I have been pondering on this idea for couple days now and couldn’t find a good explanation to why I’m doing what I’m doing. I used to take very good care of my little apartment in Bangkok. I bought things to make the place mine, somewhere I belong to. I’m not so sure why I didn’t do anything for this place.
In the past 2 years, I’ve lived in Hoi An, Bangkok, Phuket and Chiang Mai. I practically didn’t really live in Saigon. The only reason that brought me back to the city is to visit Camel. Basically I have been rejecting this city for a long time.
But still, why? Why did I purposely didn’t really create anything that makes me feel belong to the place. I could have adopt a dog, have some fish, buy some water in the house. I could spend 1 hour a day just to stay in the house, but why? I think this question needs couple more day to find the answer. For now, I still couldn’t figure out why.

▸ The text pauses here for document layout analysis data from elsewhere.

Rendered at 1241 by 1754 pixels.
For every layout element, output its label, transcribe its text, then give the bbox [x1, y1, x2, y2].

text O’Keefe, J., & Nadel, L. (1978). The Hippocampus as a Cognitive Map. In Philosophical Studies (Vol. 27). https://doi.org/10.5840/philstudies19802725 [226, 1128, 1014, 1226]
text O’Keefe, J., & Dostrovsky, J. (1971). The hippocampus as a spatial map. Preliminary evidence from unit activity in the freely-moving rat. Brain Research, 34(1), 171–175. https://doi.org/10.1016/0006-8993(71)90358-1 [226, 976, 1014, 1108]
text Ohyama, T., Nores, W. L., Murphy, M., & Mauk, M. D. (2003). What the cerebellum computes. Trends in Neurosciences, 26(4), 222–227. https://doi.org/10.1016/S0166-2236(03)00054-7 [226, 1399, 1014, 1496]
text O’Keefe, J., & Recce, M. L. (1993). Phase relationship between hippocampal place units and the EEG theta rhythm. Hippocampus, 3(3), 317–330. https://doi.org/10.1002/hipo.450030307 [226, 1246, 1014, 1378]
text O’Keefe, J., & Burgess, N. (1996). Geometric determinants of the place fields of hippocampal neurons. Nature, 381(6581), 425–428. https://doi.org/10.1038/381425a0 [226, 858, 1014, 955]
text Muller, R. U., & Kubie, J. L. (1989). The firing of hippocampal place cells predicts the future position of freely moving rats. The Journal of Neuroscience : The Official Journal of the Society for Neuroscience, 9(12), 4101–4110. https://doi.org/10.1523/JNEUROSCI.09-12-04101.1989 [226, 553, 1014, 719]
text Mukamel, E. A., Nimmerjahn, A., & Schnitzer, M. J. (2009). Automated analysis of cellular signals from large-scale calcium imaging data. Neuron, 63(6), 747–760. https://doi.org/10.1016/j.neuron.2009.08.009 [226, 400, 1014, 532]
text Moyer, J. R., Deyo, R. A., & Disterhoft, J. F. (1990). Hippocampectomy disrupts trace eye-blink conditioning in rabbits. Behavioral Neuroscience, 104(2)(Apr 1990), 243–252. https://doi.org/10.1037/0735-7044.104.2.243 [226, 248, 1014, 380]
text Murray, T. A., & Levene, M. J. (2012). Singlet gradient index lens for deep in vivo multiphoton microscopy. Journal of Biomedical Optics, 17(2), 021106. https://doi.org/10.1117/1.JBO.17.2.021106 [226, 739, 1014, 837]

This Saturday marks my father’s 4th death anniversary. 4 year but seems like 4 millenium has passed. About this time, 4 years ago while Dad is in the ICU, it was the one day he can breath without support. He was so tired, just want to rest. I remembered telling him, Dad you know what Donald Trump has won the presidency. I remembered his face vividly, he was as shocked as I was. He raised his eyebrows as much as he could, because he cannot speak, he was so tired the only thing he can focus on is his breathing. He was in so much pain. At that time, I was wishing for the world if I could just please switch place with him. I would imagine we would trade place: He was standing talking to me, and I was in the hospital bed. I wanted to be the one who’s in pain. I wanted to take this disease onto me. I wanted my Dad to live healthy and happy. I still wish for it now.
I miss my Dad dearly, he’s the friend who I can discuss about politics, about Buddhism, about psychology. I would give him jars and jars of ice cream because he will love it soooo much. We would spend hours sitting talking until both of us cannot open our eyes anymore.
Life in Saigon is not livable without him here. I guess that’s the reason why I didn’t want to create a home in here.